• [Work request A]:
Answer these questions about the Pico LCD guide, one per line:
(i) In what format should the micro SD card be?
(ii) Which controller does the LCD use?
(iii) In which file are the GUI functions saved?

4. The "ino" file is in TFT_eSPI -> examples. Select the example program under File-Examples->TFT_eSPI->480*320 in the menu bar, and then click Upload under Edit to download the code to Pico.

VScode(Cmake)

Open the c project with VScode, and then compile and download.

Micropython

Open Thonny IDE, and save the file under "python/2inch8/" to the Pico file system, as shown in the figure. And the same for ResTouch-LCD-3.5.

Codes Analysis

The example will display strings, figures, images, and finally the touch pad function. The C demo is for Pico-ResTouch-LCD-2.8 and Pico-ResTouch-LCD-3.5. In the main function, we place the three main functions in order and place TP_DrawBoard(); in an infinite loop to achieve the above function.

GUI_Show();
LCD_Show_bmp(Bmp_ScanDir , Lcd_ScanDir);	
TP_DrawBoard();

Note: Before you test the LCD_ShowBMP example for displaying pictures, you need to copy the picture from the PIC folder to the root directory of a micro SD card, and insert the SD card into the slot in the backside of the LCD. Then run the examples.

The micro SD card should be in FAT format, and the resolution of pictures used should be the same as the LCD, for a 2.8-inch LCD, it is 320 × 240, and 480 × 320 for a 3.5-inch LCD if the picture is in 24bit BMP format.

The LCD controller is ST7789, we need to initialize the controller through the SPI communication protocol, which is done in LCD_Driver.c file.
And being called in lcd_test.c file:

 System_Init();//System initialization, configure the baud rate of the serial port and SPI interface...<br/>

  LCD_SCAN_DIR Lcd_ScanDir = SCAN_DIR_DFT; //Set the scan mode <br/>
  LCD_Init( Lcd_ScanDir, 200);//Initialize LCD panel, confirm the scan mode and the brightness<br/>

GUI functions are all saved in LCD_GUI.c file, you can call them to draw the display. The function and the parameters of each function are explained in the source code, and can be called directly when needed.

• [Work request B]:
Extract every line of the entries below that contains the string "master".

[Stored dataset items]
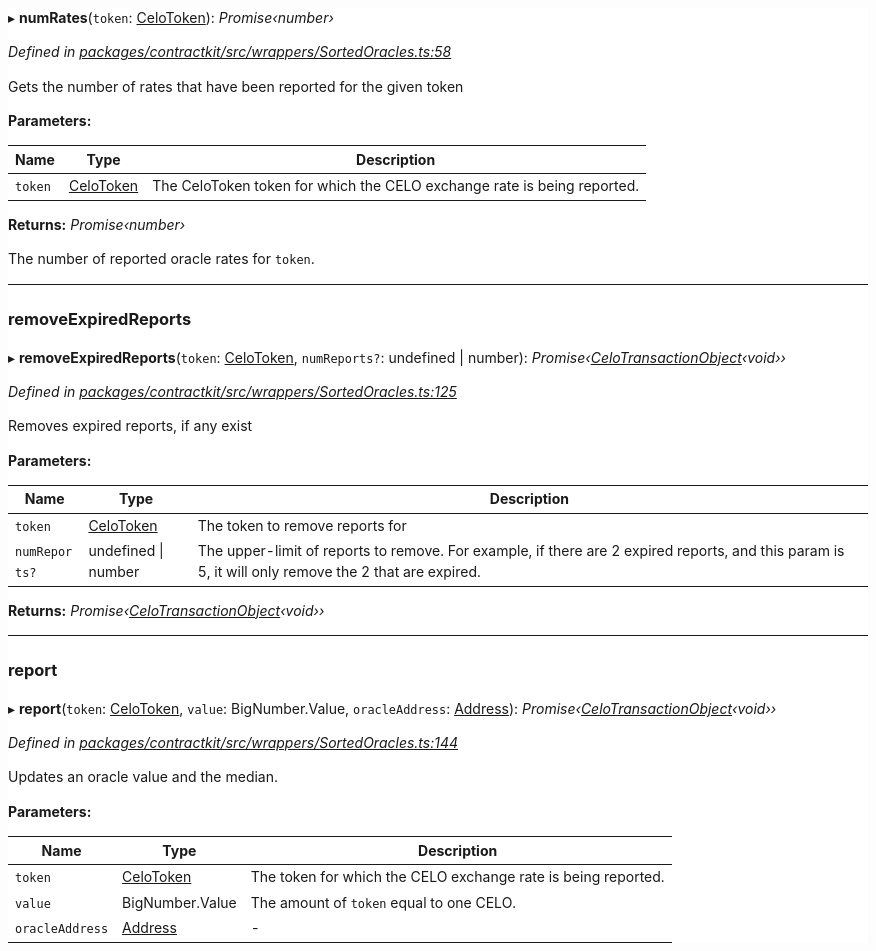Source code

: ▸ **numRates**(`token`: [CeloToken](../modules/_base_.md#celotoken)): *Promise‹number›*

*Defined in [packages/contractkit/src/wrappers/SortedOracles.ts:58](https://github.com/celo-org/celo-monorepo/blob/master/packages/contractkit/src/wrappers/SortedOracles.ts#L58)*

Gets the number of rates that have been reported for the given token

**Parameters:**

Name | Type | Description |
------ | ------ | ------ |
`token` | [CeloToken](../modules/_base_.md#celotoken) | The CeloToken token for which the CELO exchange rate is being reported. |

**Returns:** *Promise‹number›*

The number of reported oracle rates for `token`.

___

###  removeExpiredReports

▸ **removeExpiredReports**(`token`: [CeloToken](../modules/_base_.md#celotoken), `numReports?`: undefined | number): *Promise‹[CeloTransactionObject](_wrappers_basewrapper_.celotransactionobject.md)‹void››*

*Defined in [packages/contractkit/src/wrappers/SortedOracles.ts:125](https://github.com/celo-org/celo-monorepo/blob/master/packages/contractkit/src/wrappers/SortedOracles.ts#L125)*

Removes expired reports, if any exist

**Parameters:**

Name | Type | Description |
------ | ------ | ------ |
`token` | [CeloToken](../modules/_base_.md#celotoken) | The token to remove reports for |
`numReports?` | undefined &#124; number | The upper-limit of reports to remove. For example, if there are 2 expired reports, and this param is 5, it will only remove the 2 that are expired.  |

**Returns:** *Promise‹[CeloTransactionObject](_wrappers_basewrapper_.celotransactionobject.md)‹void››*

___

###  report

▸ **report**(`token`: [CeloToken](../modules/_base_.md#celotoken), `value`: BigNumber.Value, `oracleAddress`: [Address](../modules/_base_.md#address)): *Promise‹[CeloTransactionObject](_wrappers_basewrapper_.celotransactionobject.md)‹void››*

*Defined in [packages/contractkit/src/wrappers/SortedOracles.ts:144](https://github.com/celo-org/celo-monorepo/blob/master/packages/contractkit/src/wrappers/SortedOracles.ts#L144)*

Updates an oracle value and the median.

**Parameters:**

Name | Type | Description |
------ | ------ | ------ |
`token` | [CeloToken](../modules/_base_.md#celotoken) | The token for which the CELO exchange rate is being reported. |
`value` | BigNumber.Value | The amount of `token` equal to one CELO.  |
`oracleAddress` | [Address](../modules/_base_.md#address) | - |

• [Answer A]:
(i) FAT
(ii) ST7789
(iii) LCD_GUI.c

• [Answer B]:
*Defined in [packages/contractkit/src/wrappers/SortedOracles.ts:58](https://github.com/celo-org/celo-monorepo/blob/master/packages/contractkit/src/wrappers/SortedOracles.ts#L58)*
*Defined in [packages/contractkit/src/wrappers/SortedOracles.ts:125](https://github.com/celo-org/celo-monorepo/blob/master/packages/contractkit/src/wrappers/SortedOracles.ts#L125)*
*Defined in [packages/contractkit/src/wrappers/SortedOracles.ts:144](https://github.com/celo-org/celo-monorepo/blob/master/packages/contractkit/src/wrappers/SortedOracles.ts#L144)*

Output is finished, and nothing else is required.